Beyond giving U.S. firms access to Iraq's oil, the Bush administration recognized how the oil could help induce both allies and rivals to back broader U.S. policies.
"One document, headed 'Foreign Suitors for Iraqi Oilfield Contracts', lists companies from 30 countries – including France, Germany, Russia and the United Kingdom – their specialties, bidding histories, and in some cases their particular areas of interest," Suskind wrote in recounting O'Neill's observations. <skip>
"Many of us in the Pentagon, conservatives and liberals alike, felt that
this (Iraq) agenda, whatever its flaws or merits, had never been openly presented to the American people," she wrote. "Instead, the public story line was a fear-peddling and confusing set of messages, designed to take Congress and the country into a war of executive choice, a war based on false pretenses."

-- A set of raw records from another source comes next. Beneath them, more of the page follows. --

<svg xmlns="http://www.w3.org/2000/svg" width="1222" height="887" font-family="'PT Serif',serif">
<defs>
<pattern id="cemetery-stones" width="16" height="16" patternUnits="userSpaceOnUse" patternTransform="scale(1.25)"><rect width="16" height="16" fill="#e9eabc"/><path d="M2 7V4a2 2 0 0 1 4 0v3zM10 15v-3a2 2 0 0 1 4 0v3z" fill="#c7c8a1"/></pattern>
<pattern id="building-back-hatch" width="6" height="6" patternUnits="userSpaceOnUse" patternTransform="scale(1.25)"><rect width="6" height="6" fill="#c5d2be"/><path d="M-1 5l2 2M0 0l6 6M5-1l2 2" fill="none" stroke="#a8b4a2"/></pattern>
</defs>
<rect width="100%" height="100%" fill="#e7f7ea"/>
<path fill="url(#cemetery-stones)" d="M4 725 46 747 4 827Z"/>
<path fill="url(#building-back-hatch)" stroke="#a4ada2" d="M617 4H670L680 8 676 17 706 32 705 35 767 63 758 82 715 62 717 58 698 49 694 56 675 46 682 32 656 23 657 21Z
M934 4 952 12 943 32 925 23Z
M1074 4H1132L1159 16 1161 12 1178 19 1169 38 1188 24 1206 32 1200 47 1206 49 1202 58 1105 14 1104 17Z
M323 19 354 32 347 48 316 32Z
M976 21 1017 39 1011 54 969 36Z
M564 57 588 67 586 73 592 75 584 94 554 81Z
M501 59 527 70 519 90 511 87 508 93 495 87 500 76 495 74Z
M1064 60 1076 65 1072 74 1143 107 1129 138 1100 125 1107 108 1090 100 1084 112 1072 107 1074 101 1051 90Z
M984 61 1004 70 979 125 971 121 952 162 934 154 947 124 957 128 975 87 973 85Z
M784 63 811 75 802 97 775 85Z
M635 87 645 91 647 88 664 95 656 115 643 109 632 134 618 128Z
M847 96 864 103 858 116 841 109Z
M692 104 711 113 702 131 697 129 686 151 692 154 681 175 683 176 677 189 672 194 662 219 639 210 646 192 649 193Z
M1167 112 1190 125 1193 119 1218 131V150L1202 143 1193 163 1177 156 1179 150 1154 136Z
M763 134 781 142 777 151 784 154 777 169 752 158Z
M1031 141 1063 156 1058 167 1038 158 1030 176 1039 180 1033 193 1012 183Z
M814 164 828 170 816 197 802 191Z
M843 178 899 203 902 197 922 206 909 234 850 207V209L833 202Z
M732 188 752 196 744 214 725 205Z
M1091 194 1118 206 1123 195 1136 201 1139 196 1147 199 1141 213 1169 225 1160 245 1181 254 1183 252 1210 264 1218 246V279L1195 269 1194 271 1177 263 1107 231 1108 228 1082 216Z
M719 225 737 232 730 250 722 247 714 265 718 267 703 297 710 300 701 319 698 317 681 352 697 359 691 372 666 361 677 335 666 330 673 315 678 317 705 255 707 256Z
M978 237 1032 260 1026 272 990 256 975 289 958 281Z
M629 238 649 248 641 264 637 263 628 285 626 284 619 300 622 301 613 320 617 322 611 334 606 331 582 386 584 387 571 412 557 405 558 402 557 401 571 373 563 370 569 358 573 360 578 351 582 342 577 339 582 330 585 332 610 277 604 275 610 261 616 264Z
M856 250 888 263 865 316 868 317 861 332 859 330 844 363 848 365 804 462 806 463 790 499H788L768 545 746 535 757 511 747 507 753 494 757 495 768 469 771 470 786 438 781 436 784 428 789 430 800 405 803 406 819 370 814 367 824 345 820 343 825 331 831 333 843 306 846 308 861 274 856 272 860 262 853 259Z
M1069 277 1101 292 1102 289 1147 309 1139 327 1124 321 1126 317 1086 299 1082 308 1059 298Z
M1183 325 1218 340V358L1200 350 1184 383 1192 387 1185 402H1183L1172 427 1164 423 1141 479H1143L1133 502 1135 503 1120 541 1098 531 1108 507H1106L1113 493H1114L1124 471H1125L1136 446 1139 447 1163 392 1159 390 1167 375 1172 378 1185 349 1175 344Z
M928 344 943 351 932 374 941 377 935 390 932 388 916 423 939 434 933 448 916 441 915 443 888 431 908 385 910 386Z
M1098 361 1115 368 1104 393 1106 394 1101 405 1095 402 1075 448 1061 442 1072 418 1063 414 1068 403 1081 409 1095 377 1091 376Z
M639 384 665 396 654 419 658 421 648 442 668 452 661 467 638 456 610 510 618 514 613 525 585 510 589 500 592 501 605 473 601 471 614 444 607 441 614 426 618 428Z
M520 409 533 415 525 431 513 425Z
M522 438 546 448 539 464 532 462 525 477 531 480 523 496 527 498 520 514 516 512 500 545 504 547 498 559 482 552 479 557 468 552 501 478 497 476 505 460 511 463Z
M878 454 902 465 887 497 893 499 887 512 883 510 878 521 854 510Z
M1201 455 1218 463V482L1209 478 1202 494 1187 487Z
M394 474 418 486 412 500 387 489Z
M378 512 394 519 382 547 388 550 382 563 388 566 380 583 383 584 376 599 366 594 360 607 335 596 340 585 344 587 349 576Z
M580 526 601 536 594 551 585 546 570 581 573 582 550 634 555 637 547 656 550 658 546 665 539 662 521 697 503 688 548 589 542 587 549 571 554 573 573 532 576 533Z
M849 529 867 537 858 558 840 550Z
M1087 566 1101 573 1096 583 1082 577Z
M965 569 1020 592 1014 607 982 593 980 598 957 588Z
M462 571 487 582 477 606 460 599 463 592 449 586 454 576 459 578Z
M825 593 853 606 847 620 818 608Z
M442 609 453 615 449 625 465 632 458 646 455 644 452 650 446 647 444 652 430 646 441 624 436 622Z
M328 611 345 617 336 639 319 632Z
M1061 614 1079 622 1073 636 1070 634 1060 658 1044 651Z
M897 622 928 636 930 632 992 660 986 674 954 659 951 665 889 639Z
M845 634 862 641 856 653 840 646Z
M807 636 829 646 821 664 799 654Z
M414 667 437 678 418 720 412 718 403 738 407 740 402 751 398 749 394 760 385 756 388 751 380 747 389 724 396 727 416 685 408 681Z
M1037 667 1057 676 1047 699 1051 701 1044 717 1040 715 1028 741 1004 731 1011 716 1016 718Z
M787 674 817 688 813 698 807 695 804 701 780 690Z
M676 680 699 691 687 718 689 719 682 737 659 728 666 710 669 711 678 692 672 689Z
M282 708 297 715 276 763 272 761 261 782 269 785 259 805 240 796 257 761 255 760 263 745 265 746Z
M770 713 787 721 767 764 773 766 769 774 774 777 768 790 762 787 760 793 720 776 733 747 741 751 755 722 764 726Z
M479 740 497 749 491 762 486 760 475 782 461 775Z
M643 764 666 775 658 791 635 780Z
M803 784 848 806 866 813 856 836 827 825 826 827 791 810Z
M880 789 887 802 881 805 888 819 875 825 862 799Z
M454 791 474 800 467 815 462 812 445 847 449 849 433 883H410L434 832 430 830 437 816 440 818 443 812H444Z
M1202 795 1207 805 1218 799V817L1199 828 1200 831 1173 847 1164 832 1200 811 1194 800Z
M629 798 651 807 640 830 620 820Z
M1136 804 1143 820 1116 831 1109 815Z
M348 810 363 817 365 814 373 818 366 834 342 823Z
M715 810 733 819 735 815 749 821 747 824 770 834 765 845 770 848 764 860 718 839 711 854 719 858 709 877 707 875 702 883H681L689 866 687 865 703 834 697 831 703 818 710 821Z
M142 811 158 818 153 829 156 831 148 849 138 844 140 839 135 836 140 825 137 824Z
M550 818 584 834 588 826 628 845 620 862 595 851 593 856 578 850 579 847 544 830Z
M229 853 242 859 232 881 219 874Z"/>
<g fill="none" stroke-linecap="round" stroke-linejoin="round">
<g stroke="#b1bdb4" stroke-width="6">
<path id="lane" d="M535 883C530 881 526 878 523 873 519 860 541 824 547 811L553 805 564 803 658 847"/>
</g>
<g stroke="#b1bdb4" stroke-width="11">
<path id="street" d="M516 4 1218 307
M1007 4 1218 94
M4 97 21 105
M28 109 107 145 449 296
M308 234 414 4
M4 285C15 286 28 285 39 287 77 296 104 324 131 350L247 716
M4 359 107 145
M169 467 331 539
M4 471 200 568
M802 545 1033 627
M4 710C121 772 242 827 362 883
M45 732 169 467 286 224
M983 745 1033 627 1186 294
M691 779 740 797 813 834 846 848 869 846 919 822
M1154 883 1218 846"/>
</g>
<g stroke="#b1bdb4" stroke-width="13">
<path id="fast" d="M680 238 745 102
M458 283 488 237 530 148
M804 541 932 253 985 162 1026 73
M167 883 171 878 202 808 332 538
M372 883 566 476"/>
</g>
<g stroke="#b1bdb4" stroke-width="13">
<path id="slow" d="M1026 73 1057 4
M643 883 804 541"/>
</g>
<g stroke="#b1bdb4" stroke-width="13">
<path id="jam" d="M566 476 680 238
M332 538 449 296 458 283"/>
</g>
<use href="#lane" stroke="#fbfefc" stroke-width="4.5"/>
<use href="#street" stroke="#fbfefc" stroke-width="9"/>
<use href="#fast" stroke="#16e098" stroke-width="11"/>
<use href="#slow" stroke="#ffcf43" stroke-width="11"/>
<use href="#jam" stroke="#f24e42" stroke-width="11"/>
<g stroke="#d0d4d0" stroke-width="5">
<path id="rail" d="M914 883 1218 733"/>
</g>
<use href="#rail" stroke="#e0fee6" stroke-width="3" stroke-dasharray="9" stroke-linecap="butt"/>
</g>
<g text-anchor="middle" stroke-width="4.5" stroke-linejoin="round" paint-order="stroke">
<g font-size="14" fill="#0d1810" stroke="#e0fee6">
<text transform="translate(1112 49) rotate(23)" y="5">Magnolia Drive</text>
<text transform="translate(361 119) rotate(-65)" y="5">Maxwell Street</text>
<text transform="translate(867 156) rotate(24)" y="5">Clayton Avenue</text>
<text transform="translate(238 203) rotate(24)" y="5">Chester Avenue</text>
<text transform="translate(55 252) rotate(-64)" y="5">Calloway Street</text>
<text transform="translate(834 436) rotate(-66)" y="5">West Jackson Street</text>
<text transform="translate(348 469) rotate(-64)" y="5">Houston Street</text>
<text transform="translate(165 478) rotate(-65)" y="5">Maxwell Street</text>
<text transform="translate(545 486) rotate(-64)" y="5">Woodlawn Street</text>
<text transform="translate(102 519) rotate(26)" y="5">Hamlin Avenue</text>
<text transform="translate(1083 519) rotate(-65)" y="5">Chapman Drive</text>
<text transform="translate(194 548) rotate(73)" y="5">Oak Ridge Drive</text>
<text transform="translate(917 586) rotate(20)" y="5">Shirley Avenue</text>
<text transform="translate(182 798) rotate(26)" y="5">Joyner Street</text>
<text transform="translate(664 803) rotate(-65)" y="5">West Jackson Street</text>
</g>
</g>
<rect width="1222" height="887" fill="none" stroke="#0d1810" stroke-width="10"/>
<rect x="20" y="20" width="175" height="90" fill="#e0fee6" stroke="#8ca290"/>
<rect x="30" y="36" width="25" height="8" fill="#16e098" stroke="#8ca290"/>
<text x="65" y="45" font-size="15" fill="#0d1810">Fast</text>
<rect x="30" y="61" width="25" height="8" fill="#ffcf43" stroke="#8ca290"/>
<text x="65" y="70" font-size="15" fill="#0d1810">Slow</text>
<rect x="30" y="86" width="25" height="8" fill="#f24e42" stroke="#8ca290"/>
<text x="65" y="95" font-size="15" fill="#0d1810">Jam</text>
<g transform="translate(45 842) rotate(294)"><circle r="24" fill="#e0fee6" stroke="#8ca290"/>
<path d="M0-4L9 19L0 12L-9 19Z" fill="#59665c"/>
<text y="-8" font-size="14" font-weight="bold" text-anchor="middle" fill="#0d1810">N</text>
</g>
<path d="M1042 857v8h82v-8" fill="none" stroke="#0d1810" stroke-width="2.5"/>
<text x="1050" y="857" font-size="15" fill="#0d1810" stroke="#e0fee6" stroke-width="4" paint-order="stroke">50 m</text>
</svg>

By contrast, Wilkerson openly acknowledged the oil factor both in explaining the U.S. invasion and in justifying the need to remain in Iraq to ensure that any new government is not hostile to American interests. <skip>
"I'm not evaluating the decision to go to war. That's a different matter. But we're there, we've done it, and we cannot leave. I would submit to you that if we leave precipitously or we leave in a way that doesn't leave something there we can trust, if we do that, we will mobilize the nation, put five million men and women under arms and go back and take the Middle East within a decade. That's what we’ll have to do." <skip>
"We consume 60 percent of the world's resources," he said. "We have an economy and we have a society that is built on the consumption of those resources. We better get fast at work changing the foundation – and I don't see us fast at work on that, by the way, another failure of this administration, in my mind – or we better be ready to take those assets (in the Middle East).